Peut-être notre gouvernement et d'autres peuvent-ils tenter de mettre au point une nouvelle politique mondiale et prévoir l'élimination des armes nucléaires en tenant compte de cette nouvelle génération de droits qui misent sur la solidarité. Ces armes de destruction massive peuvent entraîner des répercussions pour tous et chacun d'entre nous sur la planète. C'est pourquoi nous devons considérer la question comme une question de solidarité. Je vous soumets humblement la question.

Les organisations non gouvernementales auxquelles on a fait allusion ont évidemment joué un rôle crucial, non seulement dans ce domaine, mais aussi dans beaucoup d'autres. Parfois, il semble que ces organisations devancent les gouvernements. Il n'y a pas lieu de s'en étonner. Même si ceux qui élaborent les politiques résistent aux pressions que les organisations non gouvernementales exercent dans des dossiers d'intérêt public, en général, tous les gouvernements attendent, fort judicieusement, les observations des organisations non gouvernementales.

Nous ne devons pas oublier l'une des choses qui ont le plus impressionné Alexis de Tocqueville lorsqu'il a visité l'Amérique, au XIXe siècle. Il a écrit dans son ouvrage sur l'Amérique que, selon lui, la clé de la démocratie et de la liberté en Amérique était l'existence et l'action d'un très grand nombre d'organisations non gouvernementales.

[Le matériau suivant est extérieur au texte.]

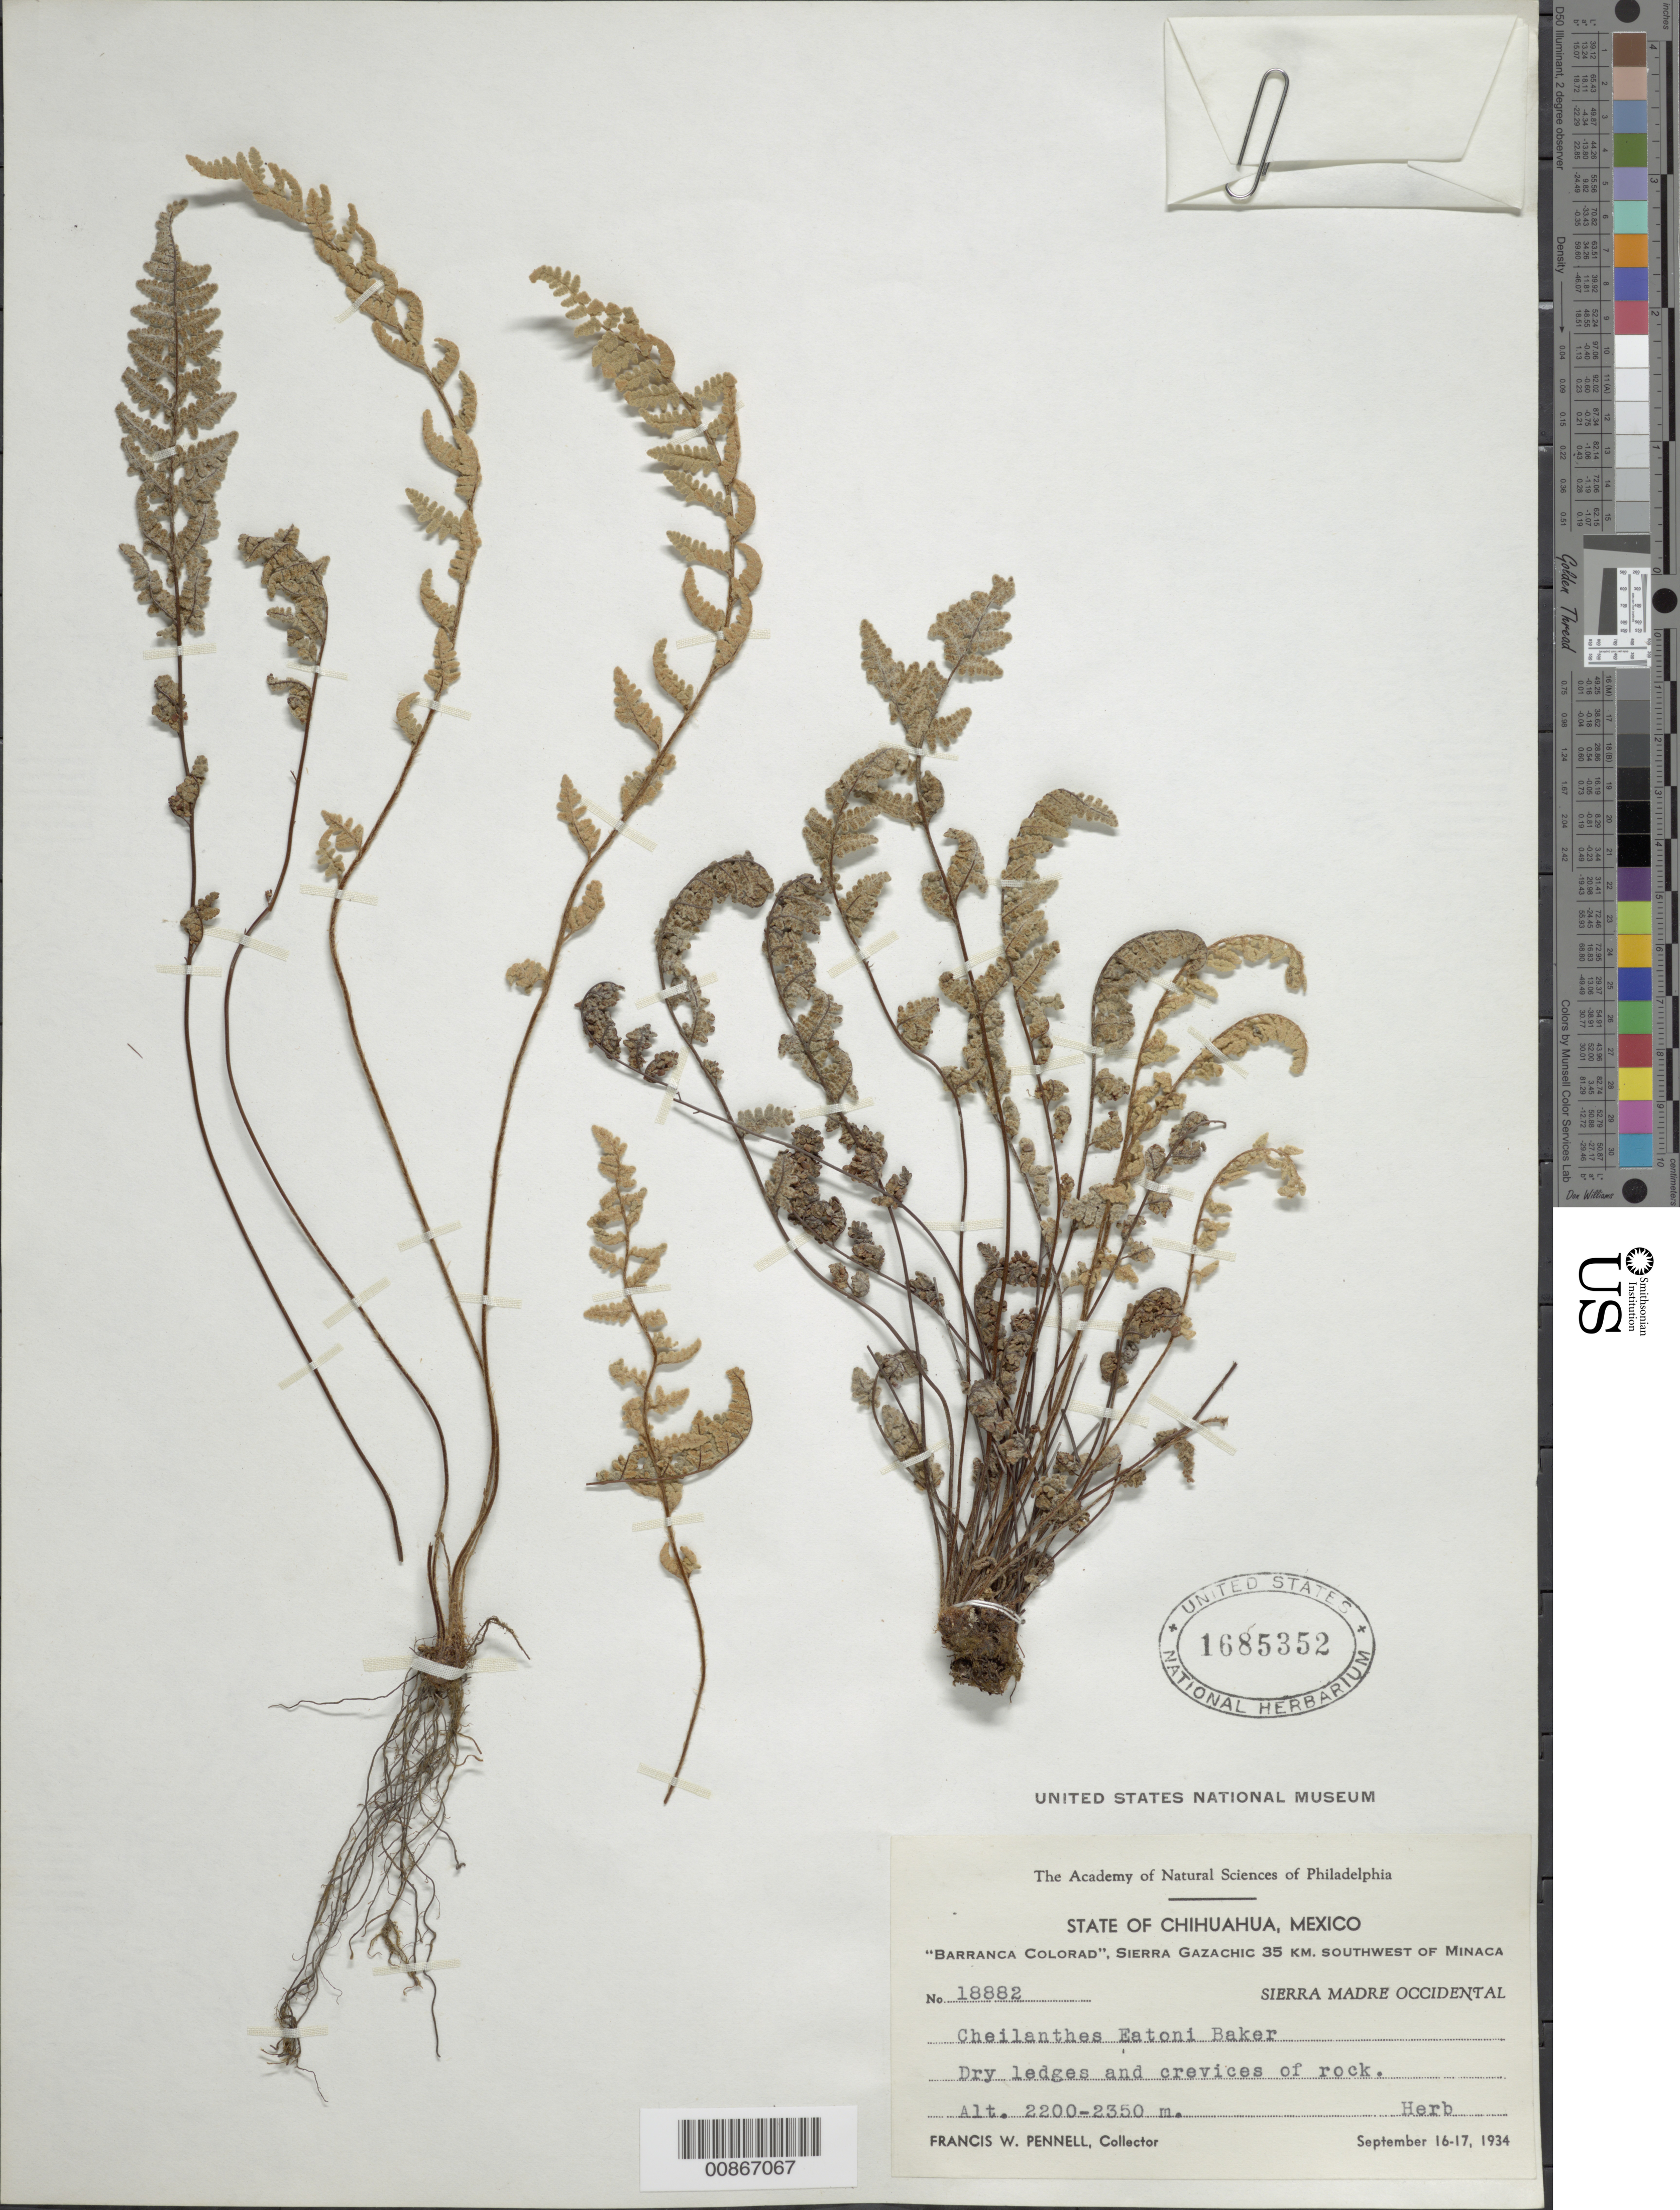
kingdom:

Je tiens à saluer les propos du sénateur Finestone, non seulement parce que la rectitude politique l'exige, mais aussi parce que les organisations non gouvernementales concernent directement la solidarité internationale.

Des voix: Bravo!

Son Honneur le Président pro tempore: Vous plaît-il, honorables sénateurs, d'adopter la motion?

Des voix: D'accord.

(La motion est adoptée.)

[Français]

L'ajournement

Permission ayant été accordée de revenir aux avis de motion du gouvernement:

L'honorable Dan Hays (leader adjoint du gouvernement): Honorables sénateurs, avec la permission du Sénat et nonobstant l'article 58(1)h) du Règlement, je propose:

Que, lorsque le Sénat s'ajournera aujourd'hui, il demeure ajourné jusqu'à demain, le mercredi 29 mars 2000, à 13 h 30;

Que, à 15 h 30 demain, si le Sénat n'a pas terminé ses travaux, le Président interrompe les délibérations pour ajourner le Sénat;

Que, si un vote est différé à 17 h 30 demain, le Président interrompe les délibérations à 15 h 30 pour suspendre la séance jusqu'à 17 h 30 pour la mise aux voix du vote différé; et

Que tous les points figurant à l'ordre du jour et au Feuilleton des avis, qui n'ont pas été abordés, demeurent dans leur ordre actuel.fa

(La motion est adoptée.)

(Le Sénat s'ajourne au mercredi 29 mars 2000, à 13 h 30.)